An exact reproduction of the data below is the required answer.

□ □ □ □ □

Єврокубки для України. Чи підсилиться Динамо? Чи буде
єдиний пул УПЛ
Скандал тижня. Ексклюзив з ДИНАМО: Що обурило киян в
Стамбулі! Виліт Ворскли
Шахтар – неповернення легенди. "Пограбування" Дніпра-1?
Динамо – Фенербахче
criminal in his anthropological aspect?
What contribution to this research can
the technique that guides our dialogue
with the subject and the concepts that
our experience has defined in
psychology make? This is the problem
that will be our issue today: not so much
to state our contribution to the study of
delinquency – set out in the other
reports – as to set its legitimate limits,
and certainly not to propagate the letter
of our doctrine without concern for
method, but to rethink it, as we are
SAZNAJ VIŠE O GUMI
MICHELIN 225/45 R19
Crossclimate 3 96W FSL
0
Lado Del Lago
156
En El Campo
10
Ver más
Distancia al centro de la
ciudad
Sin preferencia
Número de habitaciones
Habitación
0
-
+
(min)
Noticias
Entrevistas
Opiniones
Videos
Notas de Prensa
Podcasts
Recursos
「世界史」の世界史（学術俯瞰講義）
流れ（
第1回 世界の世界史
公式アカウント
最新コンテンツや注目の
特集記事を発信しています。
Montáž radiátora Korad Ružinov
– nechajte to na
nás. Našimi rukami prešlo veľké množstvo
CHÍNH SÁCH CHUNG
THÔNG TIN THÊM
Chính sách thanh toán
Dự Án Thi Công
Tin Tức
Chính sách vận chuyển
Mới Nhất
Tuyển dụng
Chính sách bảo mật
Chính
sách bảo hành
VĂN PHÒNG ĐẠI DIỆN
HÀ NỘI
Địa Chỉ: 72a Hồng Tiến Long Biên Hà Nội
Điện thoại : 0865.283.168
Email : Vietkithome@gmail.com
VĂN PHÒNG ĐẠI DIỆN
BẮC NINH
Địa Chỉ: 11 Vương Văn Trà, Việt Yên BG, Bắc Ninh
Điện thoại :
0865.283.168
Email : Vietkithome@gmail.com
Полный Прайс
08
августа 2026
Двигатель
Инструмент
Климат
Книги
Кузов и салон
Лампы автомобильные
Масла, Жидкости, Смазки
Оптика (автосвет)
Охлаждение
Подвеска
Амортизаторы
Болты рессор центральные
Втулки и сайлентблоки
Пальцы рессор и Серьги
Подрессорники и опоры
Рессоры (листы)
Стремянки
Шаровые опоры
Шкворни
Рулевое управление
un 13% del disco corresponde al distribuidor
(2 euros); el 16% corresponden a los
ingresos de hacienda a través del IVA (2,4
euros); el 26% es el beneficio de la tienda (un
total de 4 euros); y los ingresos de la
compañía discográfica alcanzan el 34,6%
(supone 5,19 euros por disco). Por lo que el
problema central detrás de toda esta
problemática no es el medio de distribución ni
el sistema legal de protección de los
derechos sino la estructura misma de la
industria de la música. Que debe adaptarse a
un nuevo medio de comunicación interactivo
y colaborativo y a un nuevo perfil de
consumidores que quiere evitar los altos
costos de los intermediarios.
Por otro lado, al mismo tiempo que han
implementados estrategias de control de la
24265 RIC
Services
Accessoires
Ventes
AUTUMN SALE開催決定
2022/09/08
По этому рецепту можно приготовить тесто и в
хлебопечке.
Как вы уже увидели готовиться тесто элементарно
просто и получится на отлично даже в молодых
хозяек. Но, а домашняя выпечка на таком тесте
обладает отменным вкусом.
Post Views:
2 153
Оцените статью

□ □ □ □ □

> _Written solution_:
Єврокубки для України. Чи підсилиться Динамо? Чи буде
єдиний пул УПЛ
Скандал тижня. Ексклюзив з ДИНАМО: Що обурило киян в
Стамбулі! Виліт Ворскли
Шахтар – неповернення легенди. "Пограбування" Дніпра-1?
Динамо – Фенербахче
criminal in his anthropological aspect?
What contribution to this research can
the technique that guides our dialogue
with the subject and the concepts that
our experience has defined in
psychology make? This is the problem
that will be our issue today: not so much
to state our contribution to the study of
delinquency – set out in the other
reports – as to set its legitimate limits,
and certainly not to propagate the letter
of our doctrine without concern for
method, but to rethink it, as we are
SAZNAJ VIŠE O GUMI
MICHELIN 225/45 R19
Crossclimate 3 96W FSL
0
Lado Del Lago
156
En El Campo
10
Ver más
Distancia al centro de la
ciudad
Sin preferencia
Número de habitaciones
Habitación
0
-
+
(min)
Noticias
Entrevistas
Opiniones
Videos
Notas de Prensa
Podcasts
Recursos
「世界史」の世界史（学術俯瞰講義）
流れ（
第1回 世界の世界史
公式アカウント
最新コンテンツや注目の
特集記事を発信しています。
Montáž radiátora Korad Ružinov
– nechajte to na
nás. Našimi rukami prešlo veľké množstvo
CHÍNH SÁCH CHUNG
THÔNG TIN THÊM
Chính sách thanh toán
Dự Án Thi Công
Tin Tức
Chính sách vận chuyển
Mới Nhất
Tuyển dụng
Chính sách bảo mật
Chính
sách bảo hành
VĂN PHÒNG ĐẠI DIỆN
HÀ NỘI
Địa Chỉ: 72a Hồng Tiến Long Biên Hà Nội
Điện thoại : 0865.283.168
Email : Vietkithome@gmail.com
VĂN PHÒNG ĐẠI DIỆN
BẮC NINH
Địa Chỉ: 11 Vương Văn Trà, Việt Yên BG, Bắc Ninh
Điện thoại :
0865.283.168
Email : Vietkithome@gmail.com
Полный Прайс
08
августа 2026
Двигатель
Инструмент
Климат
Книги
Кузов и салон
Лампы автомобильные
Масла, Жидкости, Смазки
Оптика (автосвет)
Охлаждение
Подвеска
Амортизаторы
Болты рессор центральные
Втулки и сайлентблоки
Пальцы рессор и Серьги
Подрессорники и опоры
Рессоры (листы)
Стремянки
Шаровые опоры
Шкворни
Рулевое управление
un 13% del disco corresponde al distribuidor
(2 euros); el 16% corresponden a los
ingresos de hacienda a través del IVA (2,4
euros); el 26% es el beneficio de la tienda (un
total de 4 euros); y los ingresos de la
compañía discográfica alcanzan el 34,6%
(supone 5,19 euros por disco). Por lo que el
problema central detrás de toda esta
problemática no es el medio de distribución ni
el sistema legal de protección de los
derechos sino la estructura misma de la
industria de la música. Que debe adaptarse a
un nuevo medio de comunicación interactivo
y colaborativo y a un nuevo perfil de
consumidores que quiere evitar los altos
costos de los intermediarios.
Por otro lado, al mismo tiempo que han
implementados estrategias de control de la
24265 RIC
Services
Accessoires
Ventes
AUTUMN SALE開催決定
2022/09/08
По этому рецепту можно приготовить тесто и в
хлебопечке.
Как вы уже увидели готовиться тесто элементарно
просто и получится на отлично даже в молодых
хозяек. Но, а домашняя выпечка на таком тесте
обладает отменным вкусом.
Post Views:
2 153
Оцените статью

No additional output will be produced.